Hi there.
I have a four different models and would like to compare them.
I am working with Hierarchical Linear Models, so I have:
- Pooled Model
- Unpooled Model
as reference models (which should be outperformed).
and then
- Hierarchical Model with 1 Layer
- Hierarchical Model with 2 Layers
as models that should “probably” be better.
I have calculated the WAIC of the first 3 models and they’re exactly the same.
Now, I am not sure whether I did smth wrong or the WAIC is just the wrong measure to compare models. Basically I want to show with a measure (RMSE, IC, etc.) that model 3 and 4 are better but I don’t know what the industry standard is for Bayesian data analysis.
The 2nd question is: I have the proper Log-Likelihood for the first 3 stan models but don’t know how to properly right it out for the 4th one. I’d be happy if someone can help me out.

[COLLECTED DATA]
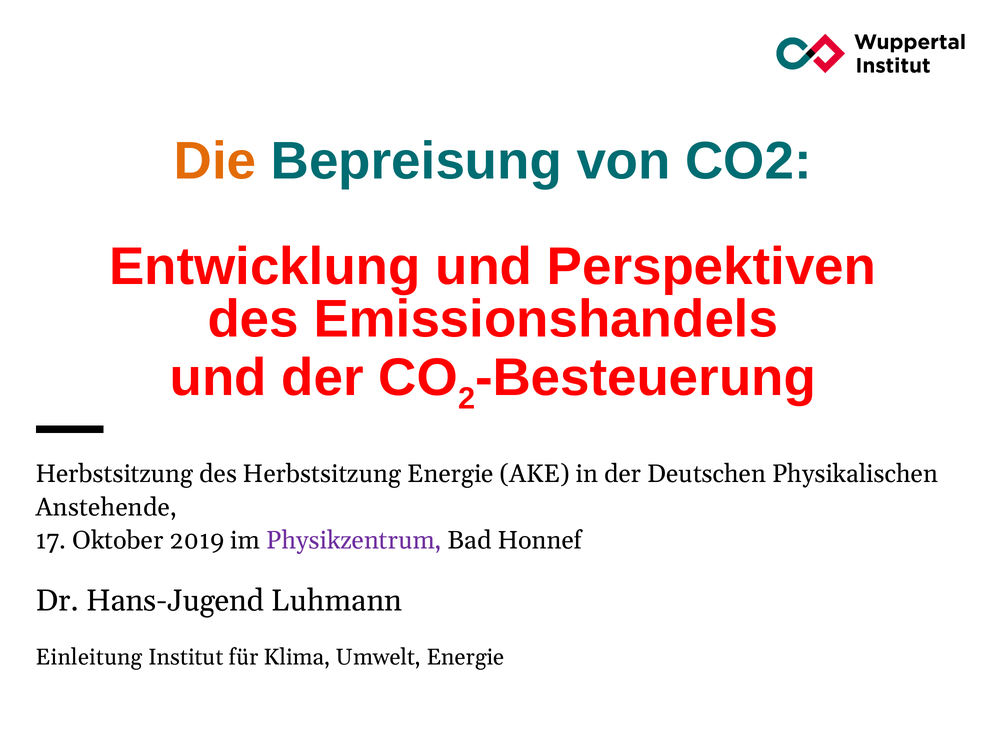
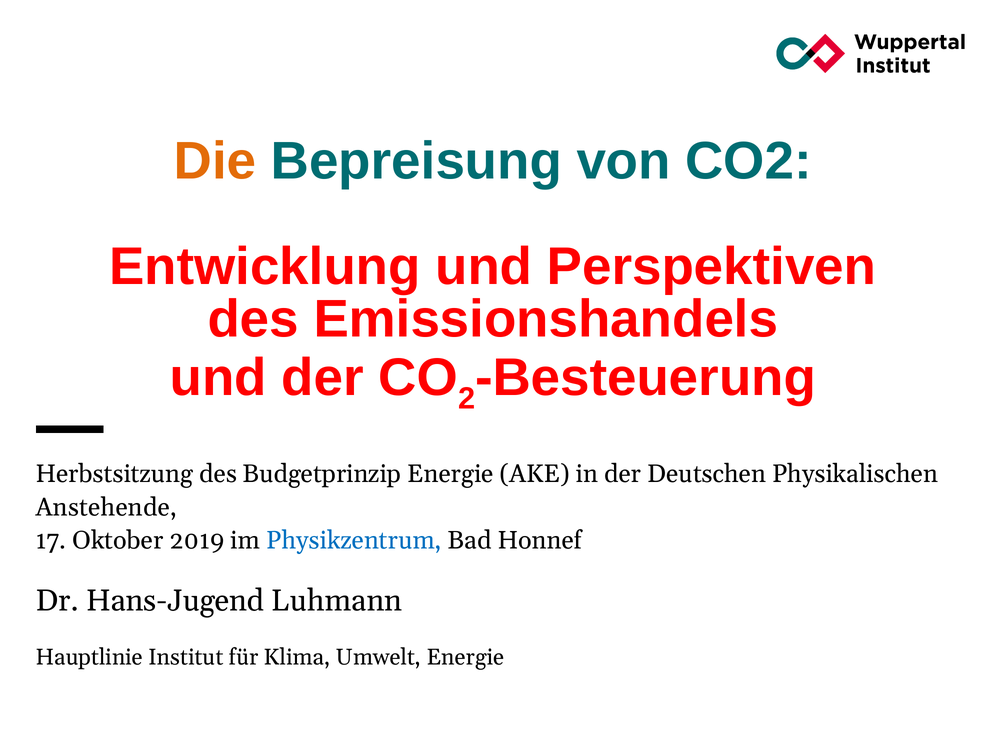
des Herbstsitzung: Herbstsitzung -> Budgetprinzip
Physikzentrum colour: purple -> blue
Einleitung: Einleitung -> Hauptlinie
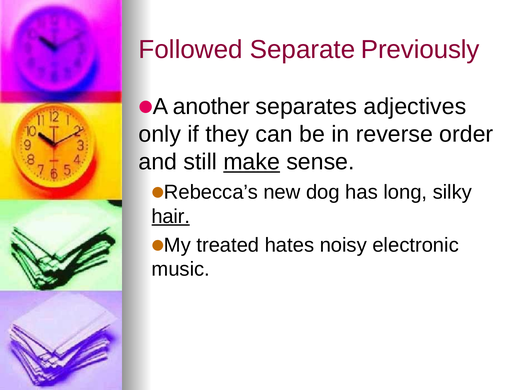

[YOUR TASKS]
• A. In the forum post about comparing hierarchical linear models, what did the WAIC values of the first three models turn out to be?
• B. Extend the forum post about comparing hierarchical linear models, picking up right after its final sentence.

[EXPECTED RESULTS]
• A. They were exactly the same.

• B.
3rd question: I would like to perform out of sample predictions with LOO or even leaving out entire counties to predict them but this seems very tidious.
For once because I don’t know how to do it using the Stan model but also because there are certain counties that only have 1 obs. Leaving them out would mean that an entire county is out and would kinda destroy the purpose of what I wanted to do. Is there a possibility to limit which observations are chosen for the LOO?
Here’s the minimal R code:
## Load Data
data("radon", package = "rstanarm")
data <- radon
# County Categorical Variable
county_name <- as.vector(data$county) # create vector of county indications for each obs
county_list <- unique(county_name) # create list of counties, drop duplicates
J <- length(county_list) # number counties in Minessota
county <- rep (NA, J)
for (i in 1:J){
county[county_name==county_list[i]] <- i
}
# Seperate variables
logradon <- data$log_radon
loguranium <- data$log_uranium
loguranium <- loguranium[!duplicated(loguranium)]
floorind <- data$floor
N <- length(logradon)
county_i <- county
county_j <- 1:85
# Lists for STAN
cplist <- list(Y = logradon,
X = floorind,
N = N)
unplist <- list(Y = logradon,
X = floorind,
N = N,
J = J,
county = county)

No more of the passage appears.